Guest post by Mark Kobayashi Hillary on globalisation & India

Yesterday I wrote a story for Reuters that talked about the challenges ahead for new British Prime Minister David Cameron. Not the public sector cuts he is going to have to make, but some of the changes British people can expect in future in the world around them.

[http://blogs.reuters.com/great-debate-uk/2010/05/12/cameron-tasked-with-changing-brits-expectations/]

Living within our means is going to be a massive challenge. Middle-class Britain has spent decades analysing their house price increases and judging their personal wealth using this yardstick, it’s hard to imagine people here thinking of a house as just a place to live.

And a bigger challenge will be integrating into the world around. The globalisation focus at this election was actually on immigration and how the general public fears it. Yet ninety per cent of British immigration involves the citizens of other EU states – not countries like India at all. Fringe parties, such as the BNP and UKIP, claimed they could ban even this intra-EU labour movement without considering that most of our exports go into the EU. Stepping away from the community and believing in self-sufficiency is cloud-cuckoo policy making – and the electorate kicked them into touch.

I heard the economist Philippe Legrain speaking at the launch of his new book ‘Aftershock’ on Monday reminding the audience that there are more British people living overseas than foreign-born people living in Britain. I wonder what would happen to their resident visas if the fringe parties had been able to boot out the foreigners?

And yet why am I asking these questions on a blog primarily focused on India? Well, one of the big adjustments we need to make in the UK is to stop considering fast-developing nations such as India, China, and Brazil as threats. Our media is consumed with the fear of jobs vanishing to India and China, yet the British jobs of the future are selling to India and China. That needs investment in deep relationships now to ensure we are locked together for mutual future success.

My one fear is that some in India have not even appreciated their own good fortune. I was at the Nasscom (India’s hi-tech trade association) annual conference in Mumbai last February and I overheard delegates from the Brazilian government inviting senior Nasscom officials to Brazil – asking the Indians to come and see what’s going on in South America so they can work closer together in future.

What was the Indian response? It’s a long way to go. Things are growing again here now so we don’t need to really be exploring these ideas halfway across the world…

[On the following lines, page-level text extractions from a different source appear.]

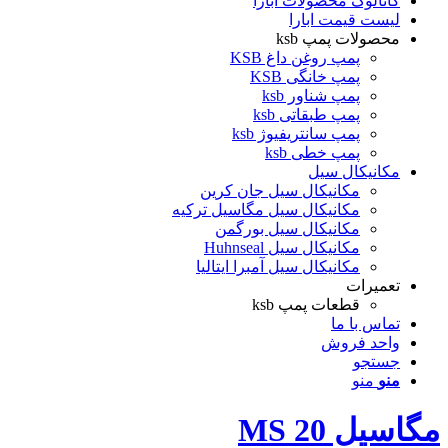
کاتالوگ محصولات ابارا
لیست قیمت ابارا
محصولات پمپ ksb
پمپ روغن داغ KSB
پمپ خانگی KSB
پمپ شناور ksb
پمپ طبقاتی ksb
پمپ سانتریفیوژ ksb
پمپ خطی ksb
مکانیکال سیل
مکانیکال سیل جان کرین
مکانیکال سیل مگاسیل ترکیه
مکانیکال سیل بورگمن
مکانیکال سیل Huhnseal
مکانیکال سیل آمبرا ایتالیا
تعمیرات
قطعات پمپ ksb
تماس با ما
واحد فروش
جستجو
منو
منو
مگاسیل MS 20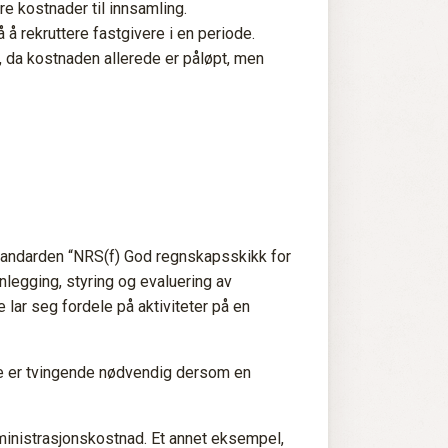
re kostnader til innsamling.
 å rekruttere fastgivere i en periode.
, da kostnaden allerede er påløpt, men
i standarden “NRS(f) God regnskapsskikk for
nlegging, styring og evaluering av
 lar seg fordele på aktiviteter på en
ette er tvingende nødvendig dersom en
dministrasjonskostnad. Et annet eksempel,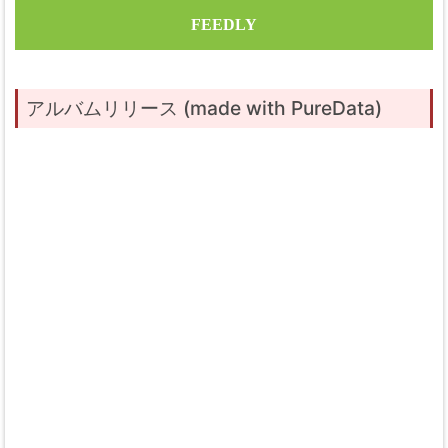
FEEDLY
アルバムリリース (made with PureData)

Hi-tech services, clean technology, and innovation are all areas where India has a remarkable head start on the rest of the world through the evolution of offshore outsourcing in the technology sector, but will it be Indian hubris that causes this opportunity to be lost?

Mark Kobayashi-Hillary is the author of ‘Global Services: Moving to a Level Playing Field’ and ‘Who Moved My Job’ and is a regular blogger focused on globalisation. He is a visiting lecturer at London South Bank University.